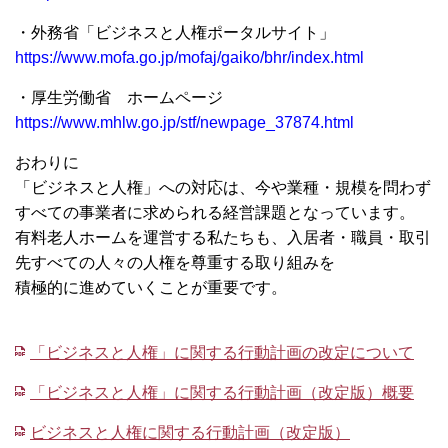
・外務省「ビジネスと人権ポータルサイト」
https://www.mofa.go.jp/mofaj/gaiko/bhr/index.html
・厚生労働省 ホームページ
https://www.mhlw.go.jp/stf/newpage_37874.html
おわりに
「ビジネスと人権」への対応は、今や業種・規模を問わず
すべての事業者に求められる経営課題となっています。
有料老人ホームを運営する私たちも、入居者・職員・取引
先すべての人々の人権を尊重する取り組みを
積極的に進めていくことが重要です。
「ビジネスと人権」に関する行動計画の改定について
「ビジネスと人権」に関する行動計画（改定版）概要
ビジネスと人権に関する行動計画（改定版）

++++++

◆ INSTRUCTION ◆
Reproduce all the text in the data above word for word, omitting the pictures.

◆ WRITTEN RESPONSE ◆
・外務省「ビジネスと人権ポータルサイト」
https://www.mofa.go.jp/mofaj/gaiko/bhr/index.html
・厚生労働省 ホームページ
https://www.mhlw.go.jp/stf/newpage_37874.html
おわりに
「ビジネスと人権」への対応は、今や業種・規模を問わず
すべての事業者に求められる経営課題となっています。
有料老人ホームを運営する私たちも、入居者・職員・取引
先すべての人々の人権を尊重する取り組みを
積極的に進めていくことが重要です。
「ビジネスと人権」に関する行動計画の改定について
「ビジネスと人権」に関する行動計画（改定版）概要
ビジネスと人権に関する行動計画（改定版）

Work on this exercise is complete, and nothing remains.